デニスは言う。「私は審判のことを気にしませんでした。お客さんが喜んでくれるし、それが私にとって大事なことなのです。」デニスの気持ちを表すように、万来の拍手とは裏腹な厳しい審判の評価である。審判の主観が入る採点競技では、評価の分かれるような独創的な技に挑戦するのはリスクが高く勇気のいることだ。スケートに限らず、ピアノコンクールなどにおいても言われることであった。
浅田や羽生やキムヨナが、「審判など気にしない」など、とてもいえない言葉。近年は勝つと言う事が至上命題の競技である。1980年の「第10回ショパン国際ピアノコンクール」でも同様のことがあった。ユーゴスラビアのピアニストであったイーヴォ・ポゴレリチが本戦落選した際、審査員の一人マルタ・アルゲリッチは猛抗議したが聞き入れられず、審査員を辞任する。
多くの審査員が彼に0点をつけたという。

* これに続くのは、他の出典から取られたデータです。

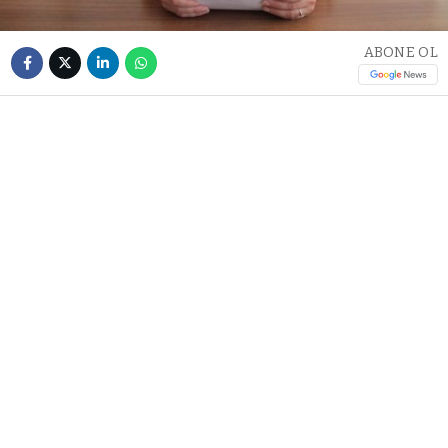
ABONE OL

この結果をめぐって審査員の間で大論争が巻き起こる。個性的な演奏もさりながら、シャツにジャケットでノーネクタイ。ジーンズをはき、首には鎖やペンダントをジャラジャラという服装も反感を買ったようだ。クラシック音楽、ショパンコンクールに帰属する権威主義者どもが、若者を見下し弄んでいる。0点と言うふざけた採点を見れば明らかだ。
アルゲリッチは、「審査席に座った事を恥じる」と述べるとともに、「魂の無い機械がはじき出した点数だけで合否を決めるのでは無く、審査員間でも協議するべきだ」と発言した。そしてポゴレリチの事を「彼は天才!」と言い残してワルシャワを去った。権威にひれ伏すバカ審査員ども…、耳があるなら音楽を聴けよ!